Kamal Nath, India’s Commerce Minister, said on Friday: “The South Asian Free Trade Area (Safta) agreement has been finalised.”
The statement was issued after a meeting of Safta experts in Kathmandu, Nepal, between 29 November and 1 December, aimed at resolving outstanding issues.
South Asian Association for Regional Co-operation (SAARC) groups together Bangladesh, Bhutan, India, the Maldives, Nepal, Pakistan and Sri Lanka.
The landmark deal to create a South Asian Free Trade Area was signed in Islamabad, Pakistan, in January 2004 during a summit of regional leaders, with 1 January 2006 set as the deadline for implementation.
However, the deal by SAARC was expected to become fully operational only by 2016.
“Implementation of Safta will further strengthen our trade relations with the SAARC countries,” Nath said.
“Implementation of Safta will further strengthen our trade relations with the SAARC countries”
The agreement when signed in Islamabad was seen as the best hope to better the standards of living for millions of poor in a region with a population of 1.5 billion.
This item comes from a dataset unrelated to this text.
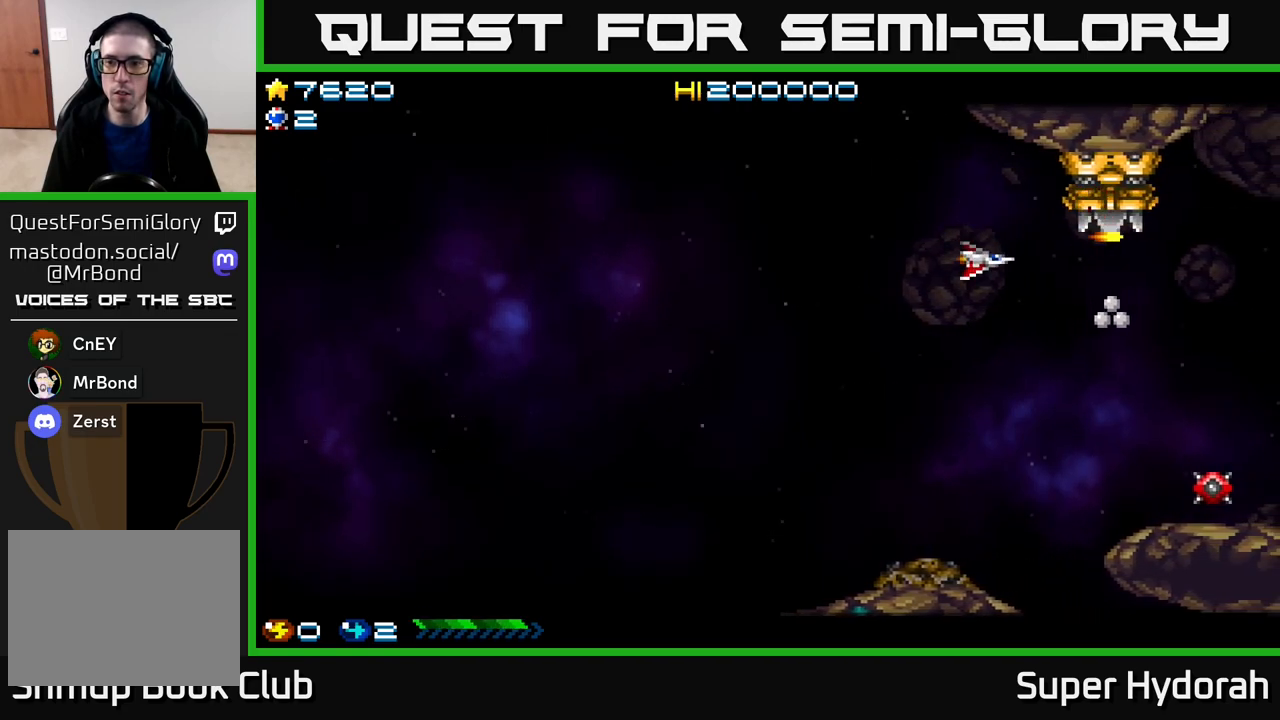
{"buttons": ["A", "DPAD_DOWN"], "events": []}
But implementation was delayed when some SAARC members expressed reservations over a list of sensitive products, rules of origin and a compensation mechanism for the least developed countries.
The statement said agreement had been struck on the outstanding issues.
“A phased tariff liberalisation programme from the date of Safta’s coming into force is envisaged,” it said.
Under the terms of the agreement, the more-developed countries among the seven member states would bring down their tariffs for non-SAARC trade from the existing 30% to zero in five years. The less-developed countries would do so in eight years.
The developed countries would also reduce their tariffs for non-developed countries within SAARC in three years, the statement said.
Manmohan Singh, India’s prime minister, said that implementation of Safta would increase intra-regional trade from the present $6 billion a year to $14 billion.